Convective heat transfer and entropy generation analysis on Newtonian and non-Newtonian fluid flows between parallel-plates under slip boundary conditions

In this study, convective heat transfer and entropy generation in Newtonian and non-Newtonian fluid flows between parallel-plates with velocity slip boundary condition were analytically investigated for both isoflux and isothermal thermal boundary conditions. Accordingly, the governing equations of hydrodynamically and thermally fully developed laminar flows were analytically solved using wall slip boundary conditions while also including viscous dissipation. As a result of this analysis, some closed form expressions for velocity, local and mean temperature distributions, Nusselt number, entropy generation and Bejan number in terms of different parameters such as slip coefficient, power-law index, and Brinkman number were obtained.

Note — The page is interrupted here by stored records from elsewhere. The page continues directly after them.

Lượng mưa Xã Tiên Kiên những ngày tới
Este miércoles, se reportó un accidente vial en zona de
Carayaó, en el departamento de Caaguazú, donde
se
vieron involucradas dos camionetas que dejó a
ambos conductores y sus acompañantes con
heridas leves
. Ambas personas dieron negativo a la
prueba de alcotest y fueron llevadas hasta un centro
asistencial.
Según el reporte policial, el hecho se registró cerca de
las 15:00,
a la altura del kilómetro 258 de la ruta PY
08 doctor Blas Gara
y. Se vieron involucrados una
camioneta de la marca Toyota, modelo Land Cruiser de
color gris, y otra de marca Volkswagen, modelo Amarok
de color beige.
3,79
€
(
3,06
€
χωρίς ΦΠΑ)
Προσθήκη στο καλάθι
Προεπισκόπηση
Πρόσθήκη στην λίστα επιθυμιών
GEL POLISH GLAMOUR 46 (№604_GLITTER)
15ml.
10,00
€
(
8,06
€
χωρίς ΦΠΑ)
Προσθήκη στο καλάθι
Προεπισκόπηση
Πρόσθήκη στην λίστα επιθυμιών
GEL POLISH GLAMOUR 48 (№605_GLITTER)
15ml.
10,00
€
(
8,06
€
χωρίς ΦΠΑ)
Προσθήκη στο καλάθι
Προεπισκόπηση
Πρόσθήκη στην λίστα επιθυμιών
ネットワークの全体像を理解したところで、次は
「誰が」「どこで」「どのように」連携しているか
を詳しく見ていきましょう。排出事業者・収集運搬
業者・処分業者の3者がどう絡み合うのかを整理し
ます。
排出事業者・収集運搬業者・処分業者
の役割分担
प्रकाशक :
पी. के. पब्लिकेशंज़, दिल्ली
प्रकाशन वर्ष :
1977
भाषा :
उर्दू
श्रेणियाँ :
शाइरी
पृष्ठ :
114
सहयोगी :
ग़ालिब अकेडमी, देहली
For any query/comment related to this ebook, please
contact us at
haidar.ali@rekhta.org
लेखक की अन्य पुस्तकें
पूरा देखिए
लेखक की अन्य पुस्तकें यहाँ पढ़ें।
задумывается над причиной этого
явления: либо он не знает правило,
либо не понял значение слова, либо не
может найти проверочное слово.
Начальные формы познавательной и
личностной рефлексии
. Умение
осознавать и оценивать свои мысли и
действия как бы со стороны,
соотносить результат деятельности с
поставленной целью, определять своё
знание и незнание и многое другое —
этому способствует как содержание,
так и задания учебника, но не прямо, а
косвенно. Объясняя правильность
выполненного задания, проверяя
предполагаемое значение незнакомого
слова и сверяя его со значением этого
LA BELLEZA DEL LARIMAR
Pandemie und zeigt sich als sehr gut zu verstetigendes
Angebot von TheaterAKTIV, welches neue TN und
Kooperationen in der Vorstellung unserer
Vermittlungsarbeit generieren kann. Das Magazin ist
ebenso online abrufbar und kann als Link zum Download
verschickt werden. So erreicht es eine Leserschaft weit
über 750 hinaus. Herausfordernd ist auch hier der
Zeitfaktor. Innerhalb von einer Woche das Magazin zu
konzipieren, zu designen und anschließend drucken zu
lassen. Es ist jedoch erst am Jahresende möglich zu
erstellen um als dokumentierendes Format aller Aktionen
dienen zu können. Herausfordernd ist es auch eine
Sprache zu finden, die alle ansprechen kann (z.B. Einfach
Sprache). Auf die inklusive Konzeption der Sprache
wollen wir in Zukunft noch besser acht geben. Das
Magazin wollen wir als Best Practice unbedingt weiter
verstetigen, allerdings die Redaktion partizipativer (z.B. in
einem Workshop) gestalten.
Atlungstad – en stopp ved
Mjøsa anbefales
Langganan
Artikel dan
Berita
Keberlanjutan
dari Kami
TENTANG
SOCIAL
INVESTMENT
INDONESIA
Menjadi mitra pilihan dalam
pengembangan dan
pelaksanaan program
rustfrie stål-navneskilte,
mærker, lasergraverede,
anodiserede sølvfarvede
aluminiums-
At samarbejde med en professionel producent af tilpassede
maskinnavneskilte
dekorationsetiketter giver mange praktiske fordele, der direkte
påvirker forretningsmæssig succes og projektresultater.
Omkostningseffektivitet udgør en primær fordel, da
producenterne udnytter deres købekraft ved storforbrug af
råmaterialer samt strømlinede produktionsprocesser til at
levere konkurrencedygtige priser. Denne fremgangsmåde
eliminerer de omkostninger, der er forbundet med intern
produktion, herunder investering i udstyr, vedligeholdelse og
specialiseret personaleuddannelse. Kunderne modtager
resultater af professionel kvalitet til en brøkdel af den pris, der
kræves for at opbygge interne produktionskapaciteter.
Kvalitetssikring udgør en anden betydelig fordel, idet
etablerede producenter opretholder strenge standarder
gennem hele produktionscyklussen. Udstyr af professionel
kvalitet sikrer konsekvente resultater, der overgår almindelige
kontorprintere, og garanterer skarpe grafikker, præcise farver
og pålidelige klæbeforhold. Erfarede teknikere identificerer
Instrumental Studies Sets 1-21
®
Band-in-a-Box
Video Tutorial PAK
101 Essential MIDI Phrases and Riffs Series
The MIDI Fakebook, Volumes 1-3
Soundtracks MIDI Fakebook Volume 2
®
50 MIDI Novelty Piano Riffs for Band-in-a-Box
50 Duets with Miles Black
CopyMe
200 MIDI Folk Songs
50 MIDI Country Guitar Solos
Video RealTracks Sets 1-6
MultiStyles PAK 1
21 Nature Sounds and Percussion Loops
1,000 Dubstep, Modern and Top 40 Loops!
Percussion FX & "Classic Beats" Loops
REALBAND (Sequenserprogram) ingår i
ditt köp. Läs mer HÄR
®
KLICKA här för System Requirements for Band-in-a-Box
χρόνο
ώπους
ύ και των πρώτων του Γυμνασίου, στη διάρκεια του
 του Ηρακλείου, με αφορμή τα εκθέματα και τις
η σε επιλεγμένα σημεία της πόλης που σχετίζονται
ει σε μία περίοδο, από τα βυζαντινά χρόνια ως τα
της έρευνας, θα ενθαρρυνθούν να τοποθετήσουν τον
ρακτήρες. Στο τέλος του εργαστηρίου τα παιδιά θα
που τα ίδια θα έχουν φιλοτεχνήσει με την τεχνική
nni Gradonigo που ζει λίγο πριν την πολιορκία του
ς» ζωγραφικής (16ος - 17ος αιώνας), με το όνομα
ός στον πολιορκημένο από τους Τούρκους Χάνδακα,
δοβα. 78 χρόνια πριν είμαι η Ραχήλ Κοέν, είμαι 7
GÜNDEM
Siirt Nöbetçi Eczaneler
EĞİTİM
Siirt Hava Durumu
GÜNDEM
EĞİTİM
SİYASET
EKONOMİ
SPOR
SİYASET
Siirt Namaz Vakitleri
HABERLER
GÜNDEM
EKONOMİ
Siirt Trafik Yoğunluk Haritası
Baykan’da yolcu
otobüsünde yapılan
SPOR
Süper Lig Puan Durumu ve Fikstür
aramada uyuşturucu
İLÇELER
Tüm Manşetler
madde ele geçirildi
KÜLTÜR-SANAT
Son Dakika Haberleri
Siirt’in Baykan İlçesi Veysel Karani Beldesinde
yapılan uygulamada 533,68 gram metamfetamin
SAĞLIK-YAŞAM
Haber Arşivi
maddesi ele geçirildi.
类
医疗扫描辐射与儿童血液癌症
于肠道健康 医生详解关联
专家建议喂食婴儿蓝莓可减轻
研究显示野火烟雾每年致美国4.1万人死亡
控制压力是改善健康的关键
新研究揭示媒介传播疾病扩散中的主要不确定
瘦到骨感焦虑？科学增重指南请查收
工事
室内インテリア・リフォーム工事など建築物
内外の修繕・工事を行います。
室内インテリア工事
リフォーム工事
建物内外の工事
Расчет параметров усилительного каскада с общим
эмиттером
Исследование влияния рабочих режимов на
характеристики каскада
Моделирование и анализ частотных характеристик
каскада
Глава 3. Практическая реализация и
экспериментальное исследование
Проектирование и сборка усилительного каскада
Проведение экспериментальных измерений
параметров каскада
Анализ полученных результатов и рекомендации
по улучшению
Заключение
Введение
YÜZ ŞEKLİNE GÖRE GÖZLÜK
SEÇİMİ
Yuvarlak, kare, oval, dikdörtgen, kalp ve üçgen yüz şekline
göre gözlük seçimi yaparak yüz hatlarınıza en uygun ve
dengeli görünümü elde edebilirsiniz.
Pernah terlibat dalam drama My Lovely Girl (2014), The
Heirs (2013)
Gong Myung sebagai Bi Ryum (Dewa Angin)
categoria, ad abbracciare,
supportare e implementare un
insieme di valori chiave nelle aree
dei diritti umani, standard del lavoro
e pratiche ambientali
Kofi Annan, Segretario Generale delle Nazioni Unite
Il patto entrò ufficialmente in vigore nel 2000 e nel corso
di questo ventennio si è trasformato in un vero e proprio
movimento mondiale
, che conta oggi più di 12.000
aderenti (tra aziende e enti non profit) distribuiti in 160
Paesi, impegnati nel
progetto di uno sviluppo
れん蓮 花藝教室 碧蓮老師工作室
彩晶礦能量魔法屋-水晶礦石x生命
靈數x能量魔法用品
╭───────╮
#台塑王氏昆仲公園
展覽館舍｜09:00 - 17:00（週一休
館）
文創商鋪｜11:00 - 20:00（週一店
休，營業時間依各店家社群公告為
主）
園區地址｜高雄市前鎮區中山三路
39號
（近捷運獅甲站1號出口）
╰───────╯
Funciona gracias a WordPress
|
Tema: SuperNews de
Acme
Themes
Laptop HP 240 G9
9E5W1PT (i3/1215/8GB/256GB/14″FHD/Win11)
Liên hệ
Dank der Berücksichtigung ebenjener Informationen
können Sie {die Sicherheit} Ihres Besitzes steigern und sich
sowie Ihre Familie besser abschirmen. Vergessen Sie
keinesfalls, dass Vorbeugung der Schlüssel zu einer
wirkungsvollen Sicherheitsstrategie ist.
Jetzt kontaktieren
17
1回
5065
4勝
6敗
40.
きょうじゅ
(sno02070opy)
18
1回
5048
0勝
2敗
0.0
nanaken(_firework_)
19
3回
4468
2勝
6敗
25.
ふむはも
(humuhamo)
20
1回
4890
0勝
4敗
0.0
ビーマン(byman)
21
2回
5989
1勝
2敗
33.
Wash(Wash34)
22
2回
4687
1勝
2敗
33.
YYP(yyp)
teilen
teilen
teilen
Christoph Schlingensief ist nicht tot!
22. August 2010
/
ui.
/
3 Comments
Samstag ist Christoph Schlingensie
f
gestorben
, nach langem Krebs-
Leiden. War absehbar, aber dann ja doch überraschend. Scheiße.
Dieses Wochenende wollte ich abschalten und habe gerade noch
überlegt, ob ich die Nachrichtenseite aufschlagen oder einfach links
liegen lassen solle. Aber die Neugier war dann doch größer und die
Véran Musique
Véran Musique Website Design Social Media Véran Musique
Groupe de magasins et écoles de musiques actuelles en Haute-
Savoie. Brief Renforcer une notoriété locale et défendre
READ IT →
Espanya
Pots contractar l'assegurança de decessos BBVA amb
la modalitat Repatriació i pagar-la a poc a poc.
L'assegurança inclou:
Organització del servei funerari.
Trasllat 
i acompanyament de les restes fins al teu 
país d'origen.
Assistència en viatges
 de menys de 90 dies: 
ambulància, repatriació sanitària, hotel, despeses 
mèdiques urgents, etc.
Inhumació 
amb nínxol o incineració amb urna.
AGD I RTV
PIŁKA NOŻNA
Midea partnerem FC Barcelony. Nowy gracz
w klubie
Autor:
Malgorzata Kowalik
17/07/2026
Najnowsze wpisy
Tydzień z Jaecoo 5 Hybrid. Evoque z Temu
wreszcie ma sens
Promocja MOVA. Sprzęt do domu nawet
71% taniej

According to the results, it was found that heat transfer characteristics of non-Newtonian micro flows are strongly influenced by these governing parameters. The derived expressions can be also generalized to Newtonian fluids and to macro scale by letting the power-law index equal to unity and the slip coefficient equal to zero, respectively. The results indicated that an increase in the slip coefficient leads to an increase in both Nusselt number and Bejan number, whereas it gives rise to a decrease in global entropy generation rate. Brinkman number and power-law index had opposite effects on Nusselt number, Bejan number, and entropy generation rate compared to slip coefficient.